The gene responsible for thalassemia was identified with precision by the late 1980s. That early clarity made thalassemia gene therapy one of the first candidates for direct DNA intervention, and decades of research have since moved it from laboratory hypothesis to approved therapy. Two advanced medicinal products are now commercially available that allow patients to achieve independence from regular blood transfusions. CRISPR-Cas9-based editing technologies are pushing the field further still, toward fetal hemoglobin reactivation and, eventually, direct correction of the underlying mutation.
Thalassemia: what it is and why it is a candidate for gene therapy
Thalassemia is a monogenic blood disorder: a single gene mutation disrupts hemoglobin synthesis. Precision at the molecular level made it an early target.

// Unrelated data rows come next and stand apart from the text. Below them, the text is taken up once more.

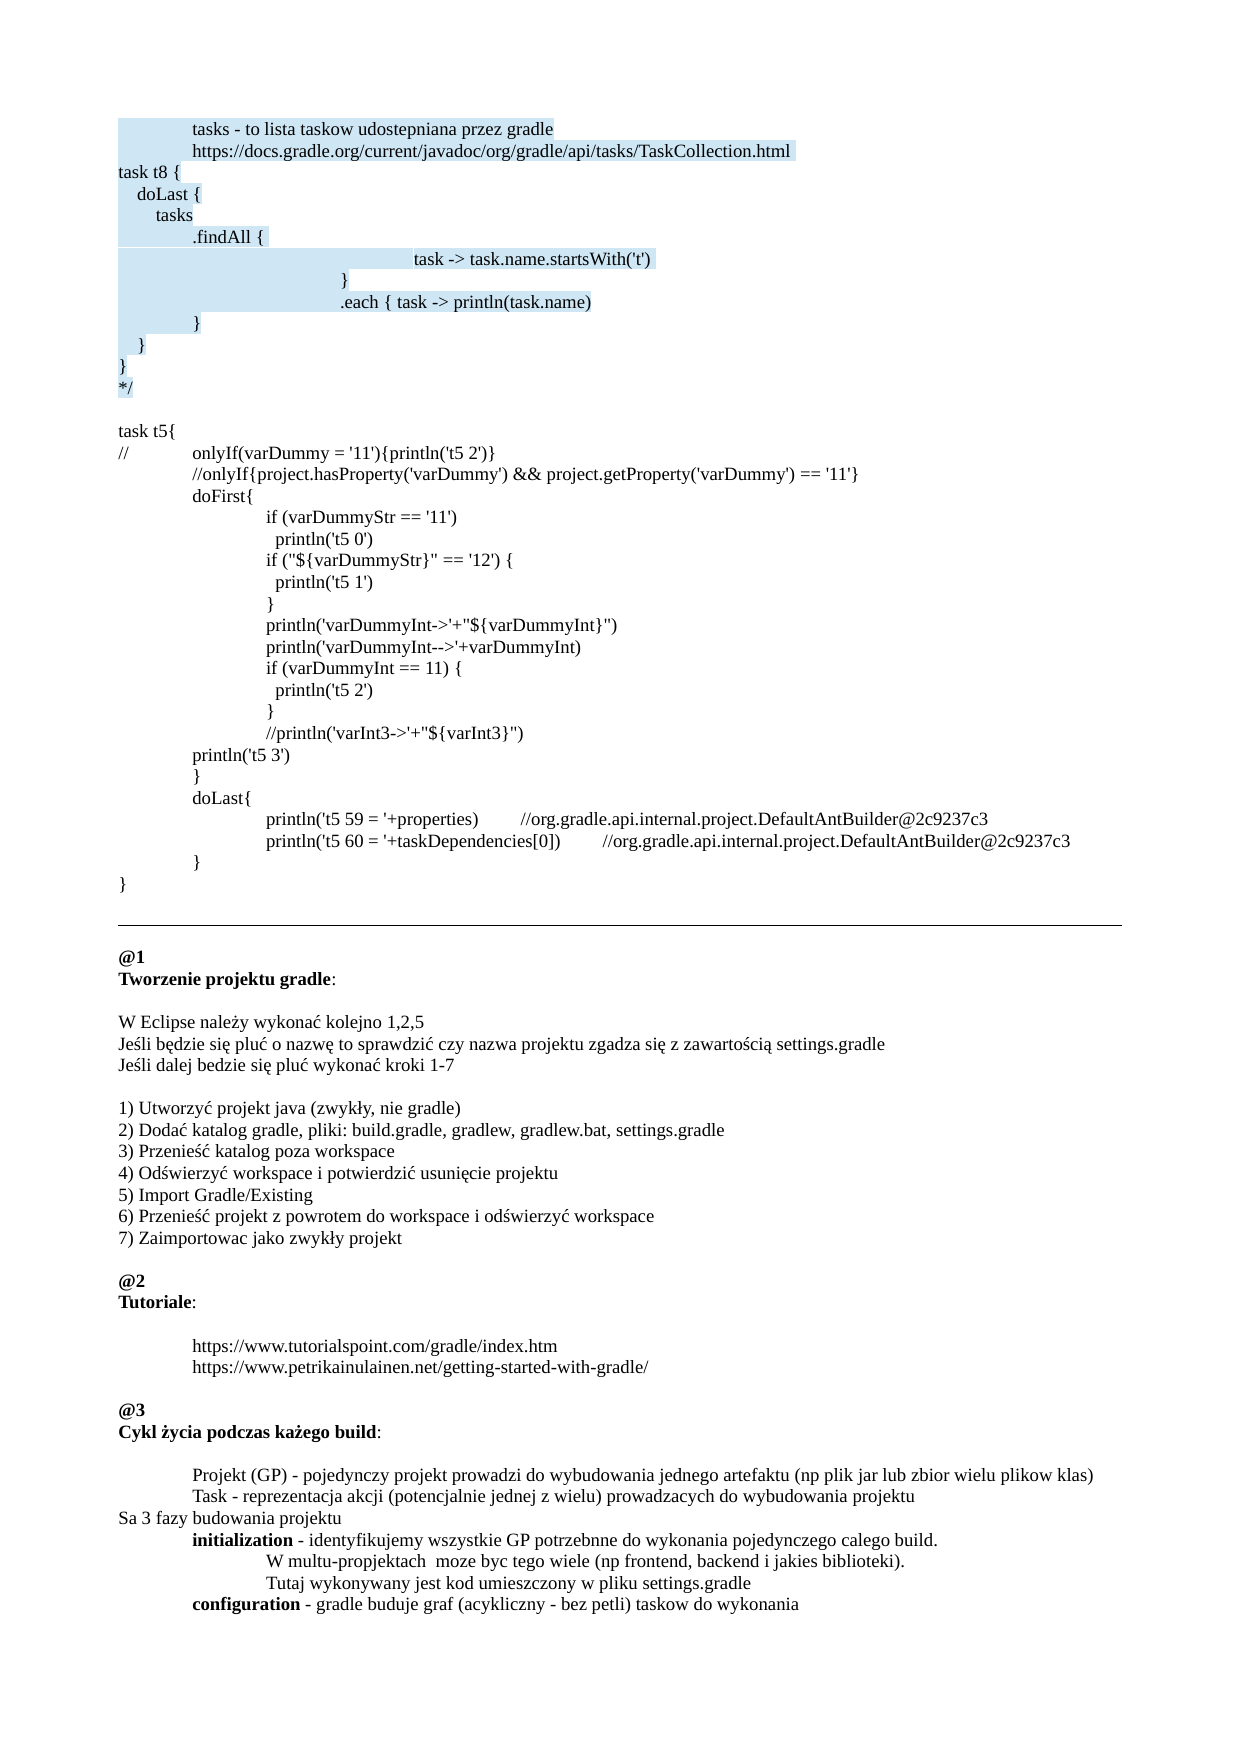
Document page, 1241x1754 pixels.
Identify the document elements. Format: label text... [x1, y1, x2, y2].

text println('t5 59 = '+properties) //org.gradle.api.internal.project.DefaultAntBuilder@2c9237c3 [118, 808, 1122, 830]
text } [118, 700, 1122, 722]
text https://www.tutorialspoint.com/gradle/index.htm [118, 1334, 1122, 1356]
text tasks [118, 204, 1122, 226]
text 5) Import Gradle/Existing [118, 1183, 1122, 1205]
text Sa 3 fazy budowania projektu [118, 1507, 1122, 1528]
text doFirst{ [118, 485, 1122, 506]
text if (varDummyStr == '11') [118, 506, 1122, 528]
text } [118, 355, 1122, 377]
text println('varDummyInt->'+"${varDummyInt}") [118, 614, 1122, 636]
text .findAll { [118, 226, 1122, 247]
text @3 [118, 1399, 1122, 1421]
text 7) Zaimportowac jako zwykły projekt [118, 1227, 1122, 1248]
text W Eclipse należy wykonać kolejno 1,2,5 [118, 1011, 1122, 1033]
text } [118, 312, 1122, 334]
text println('varDummyInt-->'+varDummyInt) [118, 636, 1122, 657]
text } [118, 765, 1122, 787]
text Task - reprezentacja akcji (potencjalnie jednej z wielu) prowadzacych do wybudowania projektu [118, 1485, 1122, 1507]
text if ("${varDummyStr}" == '12') { [118, 549, 1122, 571]
text 3) Przenieść katalog poza workspace [118, 1140, 1122, 1162]
text Cykl życia podczas każego build: [118, 1421, 1122, 1442]
text Jeśli dalej bedzie się pluć wykonać kroki 1-7 [118, 1054, 1122, 1076]
text W multu-propjektach moze byc tego wiele (np frontend, backend i jakies biblioteki). [118, 1550, 1122, 1572]
text println('t5 2') [118, 679, 1122, 700]
text task -> task.name.startsWith('t') [118, 247, 1122, 269]
text initialization - identyfikujemy wszystkie GP potrzebnne do wykonania pojedynczego calego build. [118, 1528, 1122, 1550]
text 2) Dodać katalog gradle, pliki: build.gradle, gradlew, gradlew.bat, settings.gradle [118, 1119, 1122, 1140]
text println('t5 1') [118, 571, 1122, 592]
text Tutoriale: [118, 1291, 1122, 1313]
text //onlyIf{project.hasProperty('varDummy') && project.getProperty('varDummy') == '11'} [118, 463, 1122, 485]
text 1) Utworzyć projekt java (zwykły, nie gradle) [118, 1097, 1122, 1119]
text Projekt (GP) - pojedynczy projekt prowadzi do wybudowania jednego artefaktu (np plik jar lub zbior wielu plikow klas) [118, 1464, 1122, 1485]
text @1 [118, 946, 1122, 968]
text // onlyIf(varDummy = '11'){println('t5 2')} [118, 442, 1122, 463]
text } [118, 873, 1122, 894]
text } [118, 269, 1122, 291]
text https://docs.gradle.org/current/javadoc/org/gradle/api/tasks/TaskCollection.html [118, 140, 1122, 161]
text configuration - gradle buduje graf (acykliczny - bez petli) taskow do wykonania [118, 1593, 1122, 1615]
text 4) Odświerzyć workspace i potwierdzić usunięcie projektu [118, 1162, 1122, 1183]
text task t8 { [118, 161, 1122, 183]
text @2 [118, 1270, 1122, 1291]
text } [118, 851, 1122, 873]
text Jeśli będzie się pluć o nazwę to sprawdzić czy nazwa projektu zgadza się z zawartością settings.gradle [118, 1033, 1122, 1054]
text println('t5 0') [118, 528, 1122, 549]
text .each { task -> println(task.name) [118, 291, 1122, 312]
text task t5{ [118, 420, 1122, 442]
text if (varDummyInt == 11) { [118, 657, 1122, 679]
text https://www.petrikainulainen.net/getting-started-with-gradle/ [118, 1356, 1122, 1378]
text Tworzenie projektu gradle: [118, 968, 1122, 989]
text } [118, 334, 1122, 355]
text println('t5 3') [118, 743, 1122, 765]
text 6) Przenieść projekt z powrotem do workspace i odświerzyć workspace [118, 1205, 1122, 1227]
text tasks - to lista taskow udostepniana przez gradle [118, 118, 1122, 140]
text } [118, 592, 1122, 614]
text println('t5 60 = '+taskDependencies[0]) //org.gradle.api.internal.project.DefaultAntBuilder@2c9237c3 [118, 830, 1122, 851]
text doLast { [118, 183, 1122, 204]
text Tutaj wykonywany jest kod umieszczony w pliku settings.gradle [118, 1572, 1122, 1593]
text */ [118, 377, 1122, 398]
text doLast{ [118, 787, 1122, 808]
text //println('varInt3->'+"${varInt3}") [118, 722, 1122, 743]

Professor Giuliana Ferrari, Full Professor of Molecular Biology at Vita-Salute San Raffaele University and Group Leader at the San Raffaele Telethon Institute for Gene Therapy (SR-Tiget), frames the timeline clearly. Thalassemia and sickle cell disease, she explains, «were the first genetic diseases to be considered candidates for gene therapy from the late 1980s onwards», in part because they were among the first conditions in which the responsible gene and the type of mutation had been precisely identified.
The disease also carries a heavy clinical burden. In its more severe forms, it requires regular transfusions from early childhood and lifelong chelation therapy.
How ex vivo thalassemia gene therapy with lentiviral vectors works
The first effective approach developed for thalassemia used lentiviral vectors: derivatives of HIV, modified to be replication-incompetent, engineered to deliver a functional copy of the hemoglobin gene into the patient’s stem cells.
The process is sequential. Hematopoietic stem cells are collected from the patient and genetically modified in culture. They are then reinfused after a conditioning chemotherapy regimen designed to clear space in the bone marrow, eliminating resident cells so that the corrected ones can engraft and proliferate.
This approach matured through the combined work of academic centres and long-term research programmes. The first clinical trials launched approximately a decade ago. Follow-up data now extends well beyond the initial observation windows.
From basic research to clinical outcomes: transfusion independence
The results of this first generation of thalassemia gene therapy are well documented. In the Phase 3 trials HGB-207 and HGB-212, 90% of patients treated with betibeglogene autotemcel achieved transfusion independence (Locatelli et al., “Betibeglogene Autotemcel Gene Therapy for Non-β0/β0 Genotype β-Thalassemia,” NEJM, 2021). On the basis of these and other results, the first advanced therapy medicinal product in this field, Zynteglo, received regulatory approval and is now available in the United States. Other clinical trials with similar products have shown encouraging results and will be further developed.
For patients, the change is concrete: no regular transfusions, and a significantly improved quality of life.
CRISPR-Cas9 in thalassemia gene therapy: reactivating fetal hemoglobin
In recent years, CRISPR-Cas9-based genetic editing has expanded what is possible. Unlike lentiviral therapy, which delivers an additional functional copy of the gene, CRISPR modifies the genome already present in the patient’s cells. For thalassemia, the most widely used approach does not correct the mutation directly. It reactivates a gene that is normally silenced after birth: the gene for fetal hemoglobin.
During human development, hemoglobin transitions through several forms: embryonic, fetal, and finally adult. After birth, the fetal hemoglobin gene is progressively silenced.
The CRISPR strategy exploits this mechanism. By targeting a genetic repressor, it reopens an expression programme normally closed after birth. «By inactivating this repressor,» Professor Ferrari explains, «fetal hemoglobin is once again expressed in adults».
The result is functionally relevant: fetal hemoglobin can carry oxygen and compensate for the defect. It does not, however, address the root cause. The mutated gene from which the pathology originates remains uncorrected.
The next step: correcting the thalassemia mutation directly
Researchers are now working toward a more ambitious objective: direct correction of the genetic mutation itself. CRISPR-derived tools make it possible to replace the defective sequence with the correct one. Thalassemia remains one of the central test cases for gene medicine as a whole. Progress in the precision of genetic editing is measured, in part, by the ability to resolve a mutation that researchers have understood for decades.